I’ve never tolerated hatefulness on this blog since I began it in 2004. I will ask you do not comment here or speak to me elsewhere and tell me ALL [fill in the blank with whatever descriptor you identify as] are not like that. I know. I’ve been around a while. I’m not the one making hateful generalizations. In so many places in my life, I have to choose my words and remain kind with people I know, people who are friends and family members, who vote in ways that literally threaten the health, peaceful and full life, and happiness of people I love. Their choice.
But never try to justify to me that chaos, division, demonizing, mendacity, and mental, emotional, and physical cruelty are okay. Hide yourself in a cloak of something abhorrent to me, and know that even then, I will listen, for a while, anyway, to all the things you say and all the things you don’t even realize you say, and the only, ONLY, point when we are done is if you begin to insult and demean me or the ones I love. If you don’t like me, respect me, or love me, for who I am, step off. Find a better way to fill your time than wasting it on me. (I have people in my life who build me up. Who comfort me. Who started bright and early this morning sending messages of love and commiseration, and the reminder that I can breathe with them. We can speak frankly whether we’ve been friends since we were eighteen, or since 1989, ’92, ’93, ’94, ’97, 2007, or 2015, I’m there for them. They’re there for me. We connect in so many ways.) To them (or you if you need to hear it) I say:
And to the others of you…
If your candidate won, celebrate. Sit at home with a big smile on your face; have some champagne. Crack a beer. Grill your favorite meat. Call or gather with your likeminded friends and repeat all the things you’ve been saying out loud since 2016. Actually, since 2008. You’ve gotten what you wanted. You’ve taken the White House, the Senate, the Supreme Court, (as of this writing, the jury’s still out on the House), and you’re already anticipating how all your “enemies” will be punished, controlled, vanquished. Do that instead of traveling social media and finding the accounts of strangers (and celebrities, because they are your very favorite targets) to pester them. Go and live the idyllic life you’ve been promised.

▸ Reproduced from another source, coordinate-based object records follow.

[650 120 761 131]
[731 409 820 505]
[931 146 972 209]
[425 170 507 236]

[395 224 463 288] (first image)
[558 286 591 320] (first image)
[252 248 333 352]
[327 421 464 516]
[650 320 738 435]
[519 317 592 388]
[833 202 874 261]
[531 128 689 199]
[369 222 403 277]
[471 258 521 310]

Today, I’ve spent lovely hours with my dogs. (Starting at about 4:30 am, when they began nudging Tom and me to GET UP. He took them out but then made them come back to bed and wait for breakfast.) They’re all a little crazy in all their different ways, but they have so much love to give. I don’t mean to aspire to craziness when I try to be more like them. It’s just a bonus, I guess. I showered, dressed, left the house to wash my car (the weather is lovely), make a bank deposit, and grab Starbucks.
My heart hurts. I want to be nice to myself. I’m not sure if I have the focus to write. There’s so much I’m unsure about. But I sure am grateful for the love in my life. I’m grateful for the values and strength I was given by my family, and the family I’ve made since. I feel far away from and lonely for many of them, but I also feel the love. Thank you.

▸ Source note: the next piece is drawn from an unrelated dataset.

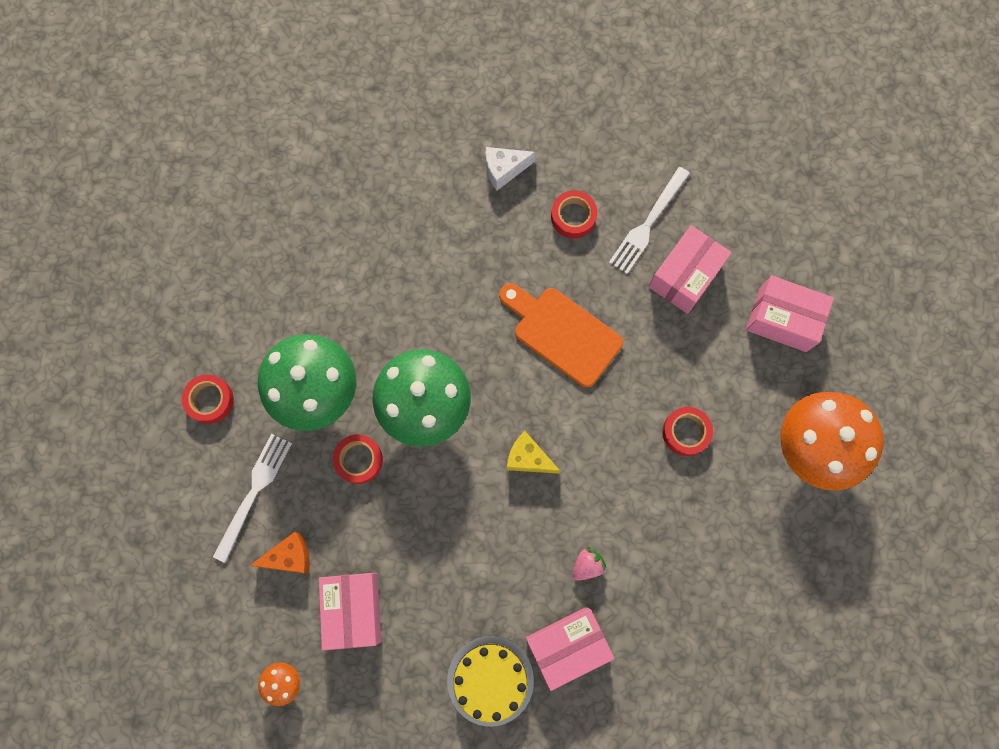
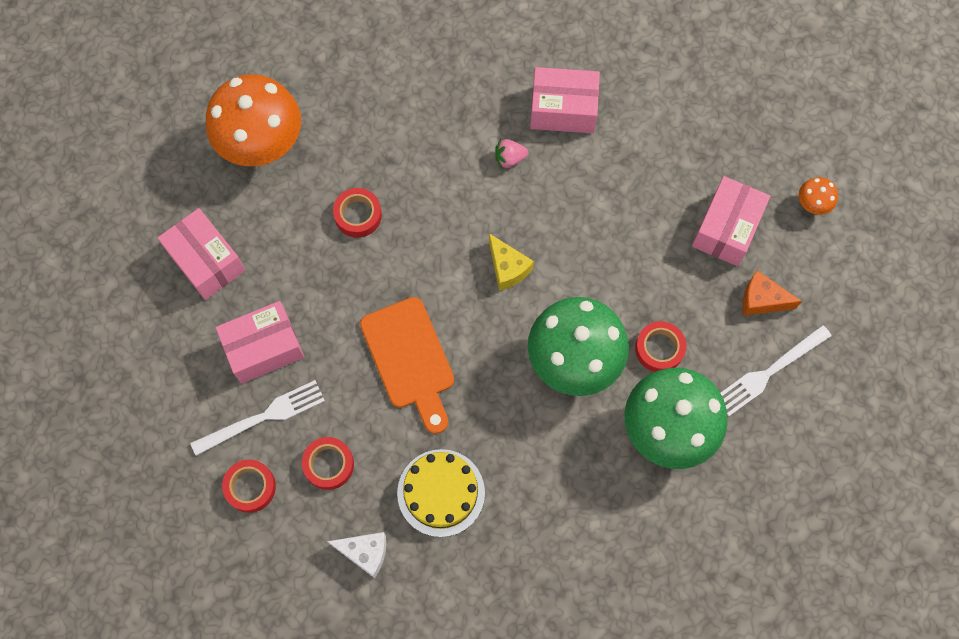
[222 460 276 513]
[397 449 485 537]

I too, have been mourning. I have not allowed myself to get on any social media. I have spoken to no one. My heart and mind worry about the life my children and grandchildren have to look forward to. My life is winding down so I try not to worry about how this will affect my life. I feel sorry for those who take pleasure in the fact that
my candidate didn’t win and I try not to reply to people who have so little in their own lives that they find it necessary to gloat and try to hurt others, to make themselves feel better at someone else’s pain and anxiety. I’m trying to remember my mother use to say “treat them with kindness.” Especially when it has always been my knee jerk reaction is to either kick some ass or verbally let them know just what I think of them. So if you can’t say anything nice don’t say a word.

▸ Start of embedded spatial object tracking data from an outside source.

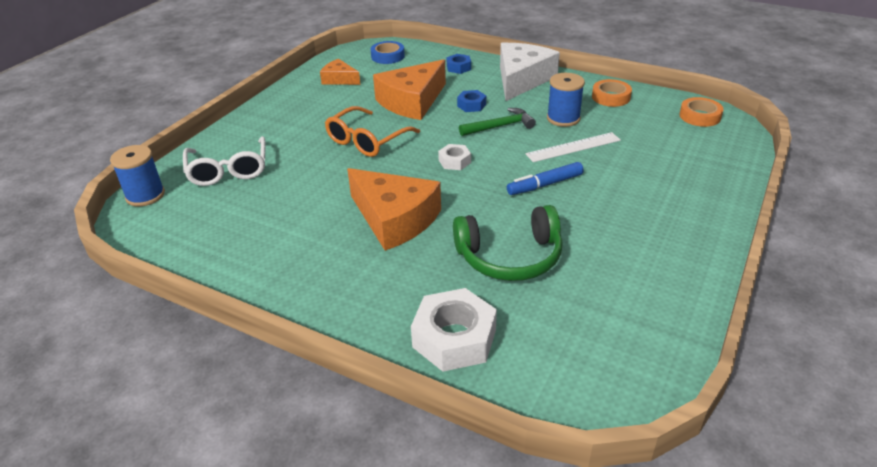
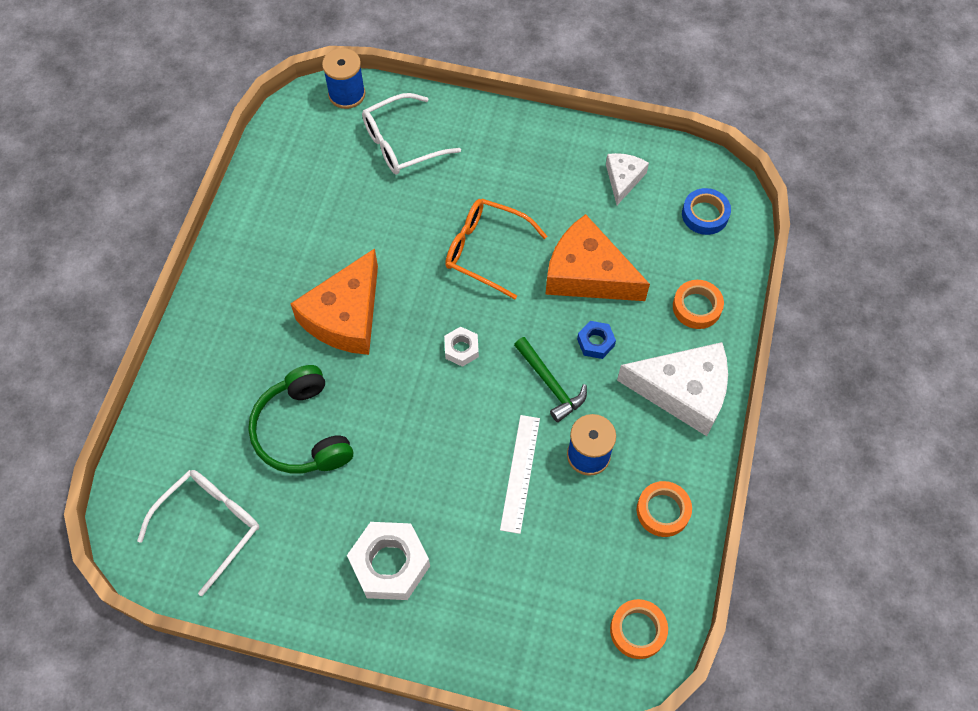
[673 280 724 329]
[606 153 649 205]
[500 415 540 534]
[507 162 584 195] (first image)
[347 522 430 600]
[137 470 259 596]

I don’t always say the nice things, but that’s usually when I’m making my car a soapbox with you in the passenger seat, my captive audience. I love you. So glad you, David, and I will never be divided by that kind of hate.
I love you back and knew you would be upset about current events so I left you alone to brood or ruminate which when I’m doing those types of things I usually like for it to be a solitary thing. But I’m only a short walk away if you need to voice your feelings.